SCAD—The Savannah College of Art and Design—has had great success within their Collaborative Learning Center program where students are partnered with actual clients to tackle challenges that provide real-world experience. Trace is an online community where these CLC students could share their work and experiences through stories and projects.


  • Project Management
  • Web Development




As a student learning how to successfully collaborate can be an invaluable lesson. Some of that process has to be experienced individually, but some lessons can be shared to avoid repetitive mistakes. The CLC found that new students would often request help in some of the same subjects as past students—help with presentations, planning or even conflict resolution. Our challenge was to create an online community where students could share their own experiences, along with the work it produced, to inform future students.

User Flow

While building the sitemap, we employed user flows to test how quickly visitors could accomplish given tasks within the site. These aren't user tests per se, but they give us an estimated baseline for the number of steps it takes to accomplish a task.

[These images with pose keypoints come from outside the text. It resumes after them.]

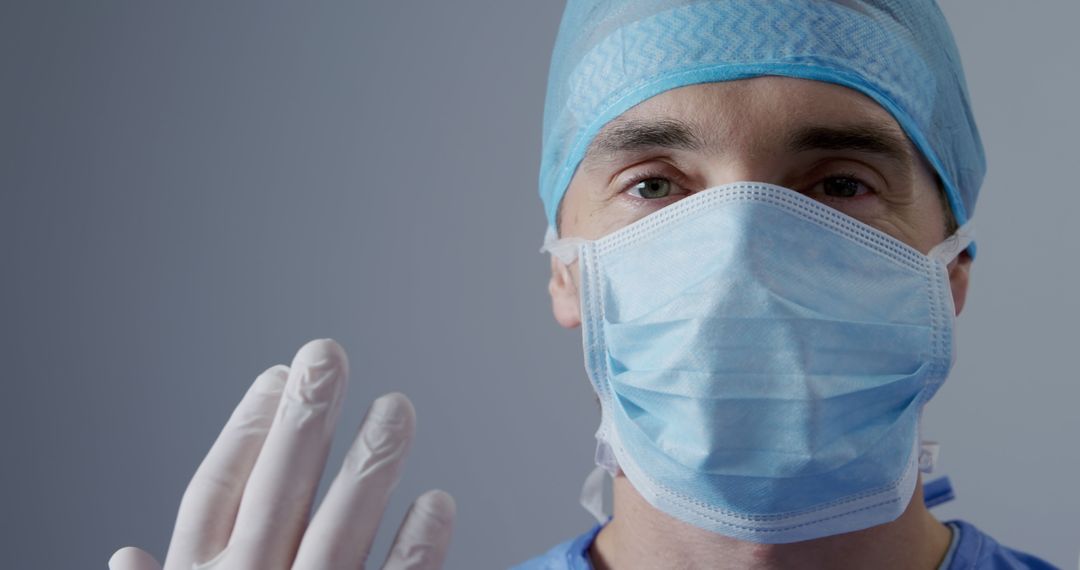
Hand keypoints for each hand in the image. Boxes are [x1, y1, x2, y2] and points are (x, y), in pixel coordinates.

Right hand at [109, 339, 454, 569]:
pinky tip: (436, 502)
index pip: (215, 489)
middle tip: (329, 356)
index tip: (276, 377)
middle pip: (277, 487)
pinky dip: (418, 546)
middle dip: (305, 414)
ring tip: (396, 408)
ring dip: (371, 461)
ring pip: (340, 527)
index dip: (247, 426)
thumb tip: (126, 556)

This was done for all levels of users, from students to editors to administrators. Each theoretical user would be given a goal and we would map out their steps within the user flow. We iterated on this step until it felt clean and concise.

Once we had a solid map that satisfied our various user requirements, we began to wireframe out basic layouts for the interface. This was extremely helpful to start envisioning just how the users would begin to interact with the site. We set up clickable prototypes for the client to rapidly test the effectiveness of the wireframes while also re-running our user paths to make sure we were still on track with our goals.

Searching and Filtering

The site was built on an application framework called Laravel which allowed us to quickly develop and test features as needed. One of our favorite features is a global search function that can be found either from the main header or simply by starting to type at any time.

This search takes all site content into account including titles, body text, tags, and associations. So searching for "Smith" will return users, any content with smith within the content, and eventually even content that included users named Smith—all grouped and ranked by type.

When browsing articles and projects, we also included a simple filtering system that allows users to quickly find what they are looking for with pre-selected categories and full text-based search.

Content Editing

One key mission was to keep the writing process simple and easy. Taking very obvious cues from existing tools like Medium, our rich-format form allows users to easily outline their thoughts and format intuitively.

Another fun feature is custom autocompletion for user's real names within the comment field. By starting with an @ symbol, users can quickly reference any user to notify them of a response.

A Voice of Her Own

To give depth to the user experience, all copy was written in the perspective of Tracey—a slightly snarky voice that is meant to help users in any way she can. This also gave us clear direction when writing copy throughout the site, imagining Tracey as a real person with real responses.

Tracey's voice is seen everywhere, even as tiny responses when users bump content that they like.

Custom Administration

One of the great benefits to building our own application with Laravel was that we could custom-build our own administration for the CLC team to use when managing content. We also built in custom modules for quick insights—such as visitor statistics and content performance.